Stanislav Cherchesov's side have qualified for the finals, where St Petersburg is one of the host cities.

Legal fallout from the WADA ruling seems sure to dominate preparations for the Tokyo Olympics, which open on July 24. But it is still unclear how the ruling will affect Russian teams taking part in world championships such as soccer's World Cup.

Evidence shows that Russian authorities tampered with a Moscow laboratory database to hide hundreds of potential doping cases and falsely shift the blame onto whistleblowers, WADA investigators and the International Olympic Committee said last month.

“Flagrant manipulation” of the Moscow lab data was “an insult to the sporting movement worldwide,” the IOC said last month.

However, WADA's inability to fully expel Russia from the Tokyo Olympics and 2022 Beijing Winter Games frustrated the doping watchdog's vice president.

“I'm not happy with the decision we made today. But this is as far as we could go," said Linda Helleland, a Norwegian lawmaker who serves on WADA executive committee and has long pushed for a tougher line against Russia.

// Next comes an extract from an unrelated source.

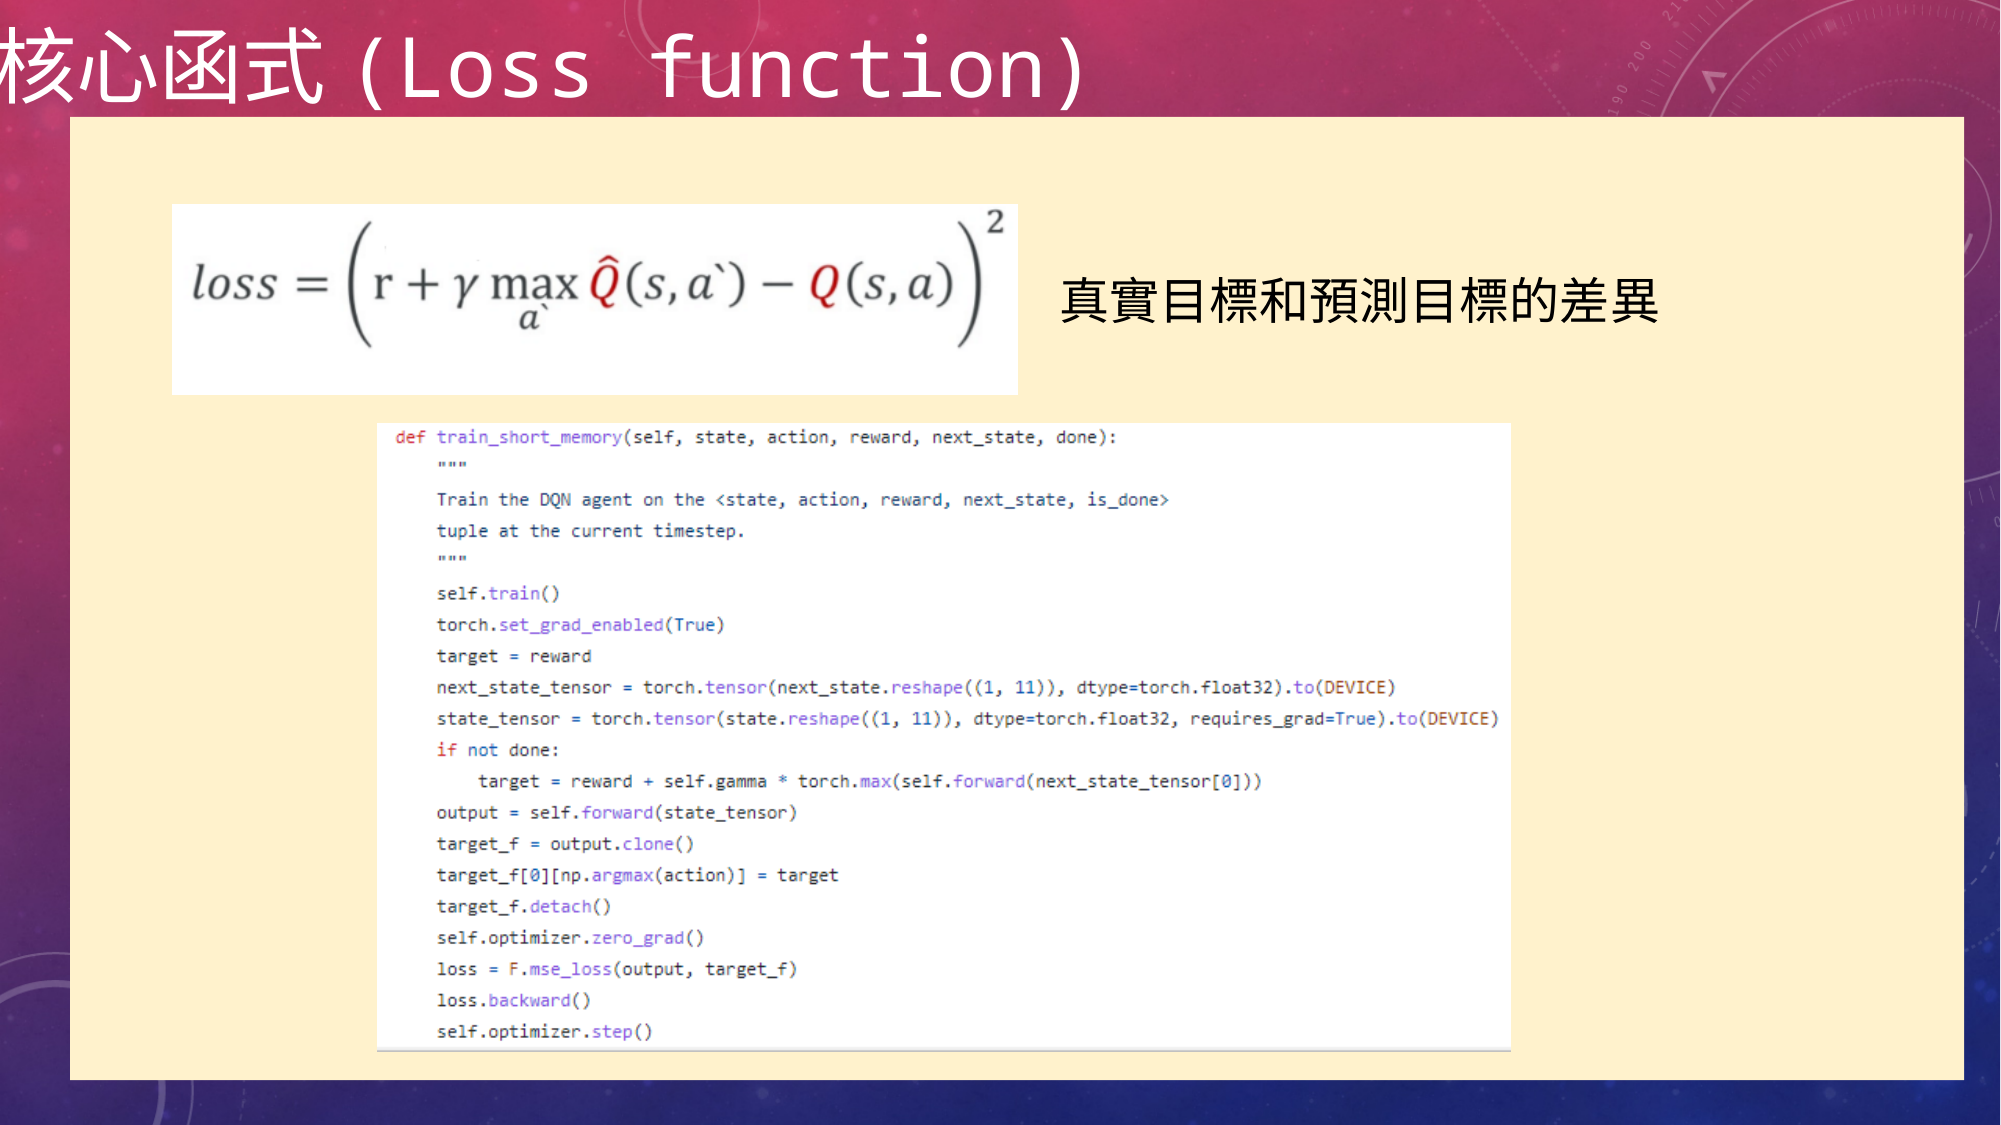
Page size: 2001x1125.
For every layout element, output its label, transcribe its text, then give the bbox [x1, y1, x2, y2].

“This is the biggest sports scandal the world has ever seen. I would expect now a full admission from the Russians and for them to apologize on all the pain all the athletes and sports fans have experienced.”

Although the IOC has called for the strongest possible sanctions, it wants those sanctions directed at Russian state authorities rather than athletes or Olympic officials.

That position was opposed by most of WADA's athlete commission. It wanted the kind of blanket ban Russia avoided for the 2016 Rio de Janeiro Olympics and the 2018 Pyeongchang Winter Games after a state-run doping program was exposed by media and WADA investigations after Russia hosted the 2014 Olympics in Sochi.

“This entire fiasco created by Russia has cheated far too many athletes of their dreams and rightful careers, for far too long,” the WADA athlete panel said in a statement ahead of the meeting.

Russia previously signaled it would appeal the ruling. That must be filed by the Russian anti-doping agency, known as RUSADA. That body was declared non-compliant on Monday, 15 months after it was reinstated by WADA in defiance of athlete opposition.

The decision to appeal has been stripped from RUSADA chief executive Yuri Ganus, an independent figure criticizing Russian authorities' conduct on the doping data issue. Authority was passed to the agency's supervisory board after an intervention led by the Russian Olympic Committee.

The ROC on Saturday labeled the expected sanctions as “illogical and inappropriate.”

Russia has stuck to its claim that deceptive edits in the data were in fact made by WADA's star witness, Grigory Rodchenkov. The former Moscow lab director's flight into the witness protection program in the United States was the subject of an Oscar-winning documentary.

Technical reasons were claimed — and debunked by WADA investigators — for why the data appeared to have been edited shortly before the delayed handover in January.